Go through the data below and return each line where the string "keeps" appears.
═════ RECORDS TO PROCESS ═════
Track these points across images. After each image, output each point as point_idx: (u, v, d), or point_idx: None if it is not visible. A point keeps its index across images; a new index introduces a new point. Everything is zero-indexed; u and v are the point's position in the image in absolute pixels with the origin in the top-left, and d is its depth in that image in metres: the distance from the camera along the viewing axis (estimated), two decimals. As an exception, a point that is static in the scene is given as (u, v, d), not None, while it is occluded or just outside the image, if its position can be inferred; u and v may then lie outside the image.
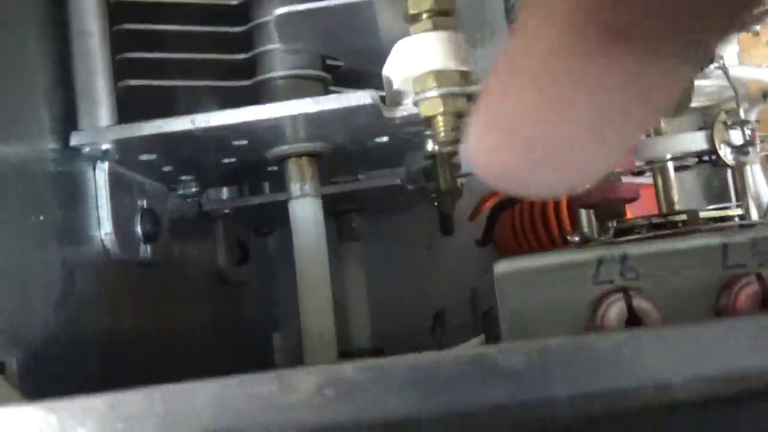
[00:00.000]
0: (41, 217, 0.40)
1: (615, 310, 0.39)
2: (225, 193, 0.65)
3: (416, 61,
═════
═════ RECORDS TO PROCESS ═════
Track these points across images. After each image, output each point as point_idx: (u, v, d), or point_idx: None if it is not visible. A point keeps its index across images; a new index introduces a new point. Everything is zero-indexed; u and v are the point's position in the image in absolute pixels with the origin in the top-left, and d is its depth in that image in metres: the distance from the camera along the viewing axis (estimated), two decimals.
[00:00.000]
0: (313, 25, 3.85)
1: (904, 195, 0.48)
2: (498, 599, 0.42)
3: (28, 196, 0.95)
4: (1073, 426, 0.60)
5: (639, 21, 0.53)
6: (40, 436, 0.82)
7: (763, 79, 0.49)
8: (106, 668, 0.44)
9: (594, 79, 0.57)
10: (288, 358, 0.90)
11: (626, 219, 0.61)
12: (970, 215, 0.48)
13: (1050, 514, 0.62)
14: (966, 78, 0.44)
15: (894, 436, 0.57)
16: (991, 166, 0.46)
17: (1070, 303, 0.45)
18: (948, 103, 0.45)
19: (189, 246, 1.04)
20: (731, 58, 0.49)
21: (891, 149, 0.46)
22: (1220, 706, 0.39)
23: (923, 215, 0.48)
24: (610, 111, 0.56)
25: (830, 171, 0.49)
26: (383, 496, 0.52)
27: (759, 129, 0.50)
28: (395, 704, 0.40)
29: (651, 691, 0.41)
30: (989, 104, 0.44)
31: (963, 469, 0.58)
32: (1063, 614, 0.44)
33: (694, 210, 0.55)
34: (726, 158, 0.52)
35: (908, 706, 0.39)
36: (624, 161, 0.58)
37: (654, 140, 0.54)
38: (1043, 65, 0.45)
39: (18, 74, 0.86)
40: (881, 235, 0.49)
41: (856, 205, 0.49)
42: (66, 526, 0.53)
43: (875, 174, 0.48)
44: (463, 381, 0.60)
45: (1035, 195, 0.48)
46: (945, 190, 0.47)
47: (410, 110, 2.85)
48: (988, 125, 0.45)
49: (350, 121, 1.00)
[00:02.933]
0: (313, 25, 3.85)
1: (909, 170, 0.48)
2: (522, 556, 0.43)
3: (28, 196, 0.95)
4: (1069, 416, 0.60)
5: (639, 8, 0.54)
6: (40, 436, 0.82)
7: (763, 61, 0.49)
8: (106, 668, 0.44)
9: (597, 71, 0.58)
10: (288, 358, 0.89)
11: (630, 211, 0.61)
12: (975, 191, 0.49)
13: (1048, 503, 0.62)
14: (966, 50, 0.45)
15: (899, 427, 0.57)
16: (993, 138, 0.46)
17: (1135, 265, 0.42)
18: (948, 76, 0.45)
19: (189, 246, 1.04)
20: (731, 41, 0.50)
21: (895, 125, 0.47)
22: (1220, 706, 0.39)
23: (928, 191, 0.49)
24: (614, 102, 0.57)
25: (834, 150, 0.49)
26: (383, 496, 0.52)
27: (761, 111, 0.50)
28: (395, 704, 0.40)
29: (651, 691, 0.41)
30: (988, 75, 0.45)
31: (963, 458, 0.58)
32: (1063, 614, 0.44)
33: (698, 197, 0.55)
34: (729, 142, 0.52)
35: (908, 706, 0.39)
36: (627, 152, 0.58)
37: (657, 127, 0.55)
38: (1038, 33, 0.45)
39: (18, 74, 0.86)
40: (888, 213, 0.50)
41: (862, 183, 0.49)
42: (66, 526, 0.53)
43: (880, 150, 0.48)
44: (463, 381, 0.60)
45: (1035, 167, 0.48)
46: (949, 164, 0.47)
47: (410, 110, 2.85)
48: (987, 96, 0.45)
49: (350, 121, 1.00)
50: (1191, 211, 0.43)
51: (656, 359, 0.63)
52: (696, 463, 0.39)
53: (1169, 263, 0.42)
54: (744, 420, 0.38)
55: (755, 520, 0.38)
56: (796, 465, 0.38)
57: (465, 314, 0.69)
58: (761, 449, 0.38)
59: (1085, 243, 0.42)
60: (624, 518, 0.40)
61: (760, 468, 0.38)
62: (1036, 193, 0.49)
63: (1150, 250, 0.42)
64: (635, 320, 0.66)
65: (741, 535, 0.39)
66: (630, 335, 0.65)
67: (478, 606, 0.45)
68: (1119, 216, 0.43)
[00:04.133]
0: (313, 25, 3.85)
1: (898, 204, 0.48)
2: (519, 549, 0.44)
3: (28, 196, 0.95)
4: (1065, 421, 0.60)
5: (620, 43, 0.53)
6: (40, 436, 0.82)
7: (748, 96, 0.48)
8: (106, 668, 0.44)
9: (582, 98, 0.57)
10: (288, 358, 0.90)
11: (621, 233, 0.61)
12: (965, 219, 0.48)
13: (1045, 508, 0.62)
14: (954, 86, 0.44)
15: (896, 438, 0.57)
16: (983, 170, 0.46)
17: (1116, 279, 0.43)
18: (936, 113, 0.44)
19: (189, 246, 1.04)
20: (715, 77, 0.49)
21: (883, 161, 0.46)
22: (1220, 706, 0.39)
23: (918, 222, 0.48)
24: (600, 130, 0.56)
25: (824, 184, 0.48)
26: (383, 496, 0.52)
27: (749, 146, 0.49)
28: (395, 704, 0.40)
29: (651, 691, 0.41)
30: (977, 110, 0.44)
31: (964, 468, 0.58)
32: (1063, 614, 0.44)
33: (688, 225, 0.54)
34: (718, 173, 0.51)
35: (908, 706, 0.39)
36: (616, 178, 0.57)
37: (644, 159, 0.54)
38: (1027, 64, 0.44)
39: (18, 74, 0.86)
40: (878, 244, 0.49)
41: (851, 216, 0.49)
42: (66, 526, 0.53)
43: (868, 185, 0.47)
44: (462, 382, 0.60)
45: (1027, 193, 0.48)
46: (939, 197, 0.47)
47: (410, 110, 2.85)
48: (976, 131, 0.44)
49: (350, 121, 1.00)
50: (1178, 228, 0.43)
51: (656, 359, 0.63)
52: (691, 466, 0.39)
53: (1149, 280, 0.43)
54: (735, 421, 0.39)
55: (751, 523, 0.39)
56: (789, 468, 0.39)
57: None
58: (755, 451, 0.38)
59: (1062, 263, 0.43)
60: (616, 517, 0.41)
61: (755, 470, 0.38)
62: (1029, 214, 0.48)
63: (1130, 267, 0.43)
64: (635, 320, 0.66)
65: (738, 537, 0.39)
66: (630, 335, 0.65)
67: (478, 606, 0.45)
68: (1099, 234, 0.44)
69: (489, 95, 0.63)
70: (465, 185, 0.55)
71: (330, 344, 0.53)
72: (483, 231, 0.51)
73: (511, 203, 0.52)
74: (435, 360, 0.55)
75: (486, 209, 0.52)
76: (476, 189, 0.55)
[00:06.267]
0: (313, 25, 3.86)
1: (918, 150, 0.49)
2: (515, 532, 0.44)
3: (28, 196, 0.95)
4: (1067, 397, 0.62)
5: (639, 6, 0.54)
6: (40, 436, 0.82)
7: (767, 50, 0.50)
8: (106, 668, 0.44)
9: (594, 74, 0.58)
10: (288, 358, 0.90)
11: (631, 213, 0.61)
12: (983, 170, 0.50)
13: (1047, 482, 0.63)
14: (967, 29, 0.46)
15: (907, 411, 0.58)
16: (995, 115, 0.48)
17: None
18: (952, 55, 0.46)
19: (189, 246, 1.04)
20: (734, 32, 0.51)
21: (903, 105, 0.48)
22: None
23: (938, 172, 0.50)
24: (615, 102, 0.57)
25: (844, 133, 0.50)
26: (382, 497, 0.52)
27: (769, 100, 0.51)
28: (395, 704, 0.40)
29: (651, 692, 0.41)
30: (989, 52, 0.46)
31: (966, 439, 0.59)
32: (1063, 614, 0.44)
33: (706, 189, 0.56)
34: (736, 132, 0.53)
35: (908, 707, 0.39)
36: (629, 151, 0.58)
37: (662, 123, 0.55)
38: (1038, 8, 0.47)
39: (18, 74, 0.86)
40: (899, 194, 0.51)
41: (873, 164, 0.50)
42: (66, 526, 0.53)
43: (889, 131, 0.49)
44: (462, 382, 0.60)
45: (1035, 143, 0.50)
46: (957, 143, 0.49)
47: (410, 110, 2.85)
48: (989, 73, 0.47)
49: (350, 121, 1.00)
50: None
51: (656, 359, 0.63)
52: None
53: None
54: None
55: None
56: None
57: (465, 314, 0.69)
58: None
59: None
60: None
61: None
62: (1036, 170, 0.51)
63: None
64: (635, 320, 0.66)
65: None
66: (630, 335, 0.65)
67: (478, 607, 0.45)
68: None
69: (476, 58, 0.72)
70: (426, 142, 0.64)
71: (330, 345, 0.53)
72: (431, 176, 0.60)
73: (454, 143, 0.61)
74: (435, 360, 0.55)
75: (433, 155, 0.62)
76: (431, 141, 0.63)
═════
WRITTEN ANSWER:
Track these points across images. After each image, output each point as point_idx: (u, v, d), or point_idx: None if it is not visible. A point keeps its index across images; a new index introduces a new point. Everything is zero-indexed; u and v are the point's position in the image in absolute pixels with the origin in the top-left, and d is its depth in that image in metres: the distance from the camera along the viewing axis (estimated), two decimals. As an exception, a point that is static in the scene is given as (u, v, d), not None, while it is occluded or just outside the image, if its position can be inferred; u and v may then lie outside the image.
Track these points across images. After each image, output each point as point_idx: (u, v, d), or point_idx: None if it is not visible. A point keeps its index across images; a new index introduces a new point. Everything is zero-indexed; u and v are the point's position in the image in absolute pixels with the origin in the top-left, and d is its depth in that image in metres: the distance from the camera along the viewing axis (estimated), two decimals.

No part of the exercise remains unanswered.